━━━━━ Supplied passage
Nixon and Billy Graham, UT-Knoxville, 1970 (Wikimedia Commons)

“[Roger Williams] described the true church as a magnificent garden, unsullied and pure, resonant of Eden. The world he described as “the Wilderness,” a word with personal resonance for him. Then he used for the first time a phrase he would use again, a phrase that although not commonly attributed to him has echoed through American history. “[W]hen they have opened a gap in the hedge or wall of Separation between the Garden of the Church and the Wildernes of the world,” he warned, “God hathe ever broke down the wall it selfe, removed the Candlestick, &c. and made his Garden a Wildernesse.”

He was saying that mixing church and state corrupted the church, that when one mixes religion and politics, one gets politics.” — John M. Barry, “God, Government and Roger Williams’ Big Idea,”Smithsonian, January 2012.

So I’m looking today for some of the material on church-state relations I save to the blog, and a keyword search brings up my notes on an article reminiscing about the time President Nixon appeared at a Billy Graham rally, oops, I mean “Crusade,” in the University of Tennessee’s football stadium in Knoxville. I was there. In fact, it came at kind of a turning point in my academic career. And the article I’d cited sent me down memory lane.

I never got around to writing a post on those notes, but I included a quote from Roger Williams for use as an epigraph. So it’s obvious where I wanted to go with it. I’ve long thought that Billy Graham’s cozy relationship with Nixon was one of the first cracks in the wall of separation between church and stage — at least in my lifetime — and the article made that point.
━━━━━━━━━━
### [Required action A]
Pull out each row below that contains the word "object".
━━━━━ Study material
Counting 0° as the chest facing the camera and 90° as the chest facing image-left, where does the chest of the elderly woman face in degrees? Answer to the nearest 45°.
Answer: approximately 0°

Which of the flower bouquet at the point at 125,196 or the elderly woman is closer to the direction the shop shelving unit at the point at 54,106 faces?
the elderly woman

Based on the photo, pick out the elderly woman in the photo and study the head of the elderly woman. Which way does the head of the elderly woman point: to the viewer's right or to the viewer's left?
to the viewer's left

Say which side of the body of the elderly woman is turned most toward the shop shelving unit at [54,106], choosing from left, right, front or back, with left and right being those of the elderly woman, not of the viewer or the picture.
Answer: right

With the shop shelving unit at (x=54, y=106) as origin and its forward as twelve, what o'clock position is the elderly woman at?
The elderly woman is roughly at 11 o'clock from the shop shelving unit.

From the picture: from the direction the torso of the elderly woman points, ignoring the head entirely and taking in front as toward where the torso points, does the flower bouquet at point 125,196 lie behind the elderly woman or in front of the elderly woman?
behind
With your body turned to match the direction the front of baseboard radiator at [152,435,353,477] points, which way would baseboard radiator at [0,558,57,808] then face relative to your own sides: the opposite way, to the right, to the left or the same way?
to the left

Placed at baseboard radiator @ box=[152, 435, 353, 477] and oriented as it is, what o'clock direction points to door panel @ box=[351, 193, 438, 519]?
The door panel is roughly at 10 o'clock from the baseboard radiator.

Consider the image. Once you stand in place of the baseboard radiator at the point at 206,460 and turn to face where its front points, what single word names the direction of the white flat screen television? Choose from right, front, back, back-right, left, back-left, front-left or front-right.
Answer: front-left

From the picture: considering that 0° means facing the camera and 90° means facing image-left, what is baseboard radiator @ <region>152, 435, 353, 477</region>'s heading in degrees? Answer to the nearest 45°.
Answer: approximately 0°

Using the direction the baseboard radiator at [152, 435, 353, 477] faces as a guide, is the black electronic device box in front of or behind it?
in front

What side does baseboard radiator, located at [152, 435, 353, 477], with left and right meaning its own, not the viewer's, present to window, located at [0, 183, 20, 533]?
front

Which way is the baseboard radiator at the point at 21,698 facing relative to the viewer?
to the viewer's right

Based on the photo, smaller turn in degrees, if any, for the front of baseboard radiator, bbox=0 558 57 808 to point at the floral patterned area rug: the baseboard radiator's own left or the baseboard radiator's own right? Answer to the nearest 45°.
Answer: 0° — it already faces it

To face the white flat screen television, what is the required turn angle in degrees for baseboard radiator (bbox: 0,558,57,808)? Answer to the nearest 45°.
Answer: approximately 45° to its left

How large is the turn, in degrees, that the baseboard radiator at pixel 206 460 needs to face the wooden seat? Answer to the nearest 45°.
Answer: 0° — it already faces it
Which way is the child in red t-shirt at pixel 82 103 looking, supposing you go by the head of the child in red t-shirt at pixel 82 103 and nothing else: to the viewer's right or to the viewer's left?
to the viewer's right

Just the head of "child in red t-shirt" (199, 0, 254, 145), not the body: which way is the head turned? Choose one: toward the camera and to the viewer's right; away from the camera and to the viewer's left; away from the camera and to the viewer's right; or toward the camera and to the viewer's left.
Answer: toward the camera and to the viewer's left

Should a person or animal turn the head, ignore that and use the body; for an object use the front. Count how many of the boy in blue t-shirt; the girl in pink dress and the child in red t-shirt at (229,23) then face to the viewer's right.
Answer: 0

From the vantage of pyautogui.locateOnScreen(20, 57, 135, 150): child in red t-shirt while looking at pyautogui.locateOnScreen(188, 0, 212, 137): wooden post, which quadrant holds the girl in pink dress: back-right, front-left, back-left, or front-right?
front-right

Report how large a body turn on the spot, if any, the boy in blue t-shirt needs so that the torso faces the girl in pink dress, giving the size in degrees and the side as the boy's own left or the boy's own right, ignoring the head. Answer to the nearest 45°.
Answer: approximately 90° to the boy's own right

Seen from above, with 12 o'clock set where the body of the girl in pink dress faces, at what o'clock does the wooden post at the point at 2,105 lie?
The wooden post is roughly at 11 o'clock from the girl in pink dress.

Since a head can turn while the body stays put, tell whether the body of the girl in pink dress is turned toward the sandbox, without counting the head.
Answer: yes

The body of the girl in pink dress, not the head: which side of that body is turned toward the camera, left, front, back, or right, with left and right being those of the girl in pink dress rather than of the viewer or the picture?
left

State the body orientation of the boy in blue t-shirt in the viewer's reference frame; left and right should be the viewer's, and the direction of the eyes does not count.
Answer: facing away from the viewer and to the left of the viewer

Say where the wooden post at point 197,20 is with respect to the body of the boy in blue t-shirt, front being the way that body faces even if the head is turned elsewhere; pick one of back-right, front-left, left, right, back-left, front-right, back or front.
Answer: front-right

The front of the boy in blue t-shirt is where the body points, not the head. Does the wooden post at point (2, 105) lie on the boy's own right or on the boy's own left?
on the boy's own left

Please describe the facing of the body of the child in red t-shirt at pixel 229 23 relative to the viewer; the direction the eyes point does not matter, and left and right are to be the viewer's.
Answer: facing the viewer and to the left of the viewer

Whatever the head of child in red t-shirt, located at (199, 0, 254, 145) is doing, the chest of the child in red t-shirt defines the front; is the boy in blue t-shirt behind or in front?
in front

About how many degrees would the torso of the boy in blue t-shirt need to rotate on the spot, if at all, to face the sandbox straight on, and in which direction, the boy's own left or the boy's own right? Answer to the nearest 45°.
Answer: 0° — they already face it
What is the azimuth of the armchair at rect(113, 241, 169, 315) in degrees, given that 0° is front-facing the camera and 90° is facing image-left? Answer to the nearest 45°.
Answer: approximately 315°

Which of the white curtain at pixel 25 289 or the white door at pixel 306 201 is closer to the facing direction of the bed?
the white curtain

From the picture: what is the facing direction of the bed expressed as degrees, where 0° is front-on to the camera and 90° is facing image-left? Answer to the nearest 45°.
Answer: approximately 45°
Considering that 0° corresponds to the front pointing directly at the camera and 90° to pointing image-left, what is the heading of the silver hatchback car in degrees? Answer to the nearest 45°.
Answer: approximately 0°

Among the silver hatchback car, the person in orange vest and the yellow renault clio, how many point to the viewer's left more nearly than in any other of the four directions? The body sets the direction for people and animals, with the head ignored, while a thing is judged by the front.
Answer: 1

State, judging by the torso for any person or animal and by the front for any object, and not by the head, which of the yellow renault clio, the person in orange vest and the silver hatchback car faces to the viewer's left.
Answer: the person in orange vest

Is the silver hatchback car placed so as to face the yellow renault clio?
━━━━━━━━━━
### [Required action B]
In two sentences, summarize the post about Nixon and Billy Graham above.

### [Answer section A]
Should a person or animal turn the head, ignore that and use the body; for an object use the front. Count how many of the boy in blue t-shirt; the girl in pink dress and the child in red t-shirt at (229,23) then face to the viewer's right.
State, judging by the torso for any person or animal and by the front for any object, and not by the head, which of the yellow renault clio, the person in orange vest and the silver hatchback car faces to the viewer's left.

### [Answer section B]
The post opens with a quotation from John M. Barry on Roger Williams, who likened the church to a garden and the world to a wilderness and warned that opening a gap in the wall of separation between them makes the garden a wilderness. The writer recalls attending President Nixon's appearance at a Billy Graham Crusade in the University of Tennessee's football stadium in Knoxville and holds that Graham's cozy relationship with Nixon was one of the first cracks in that wall in the writer's lifetime.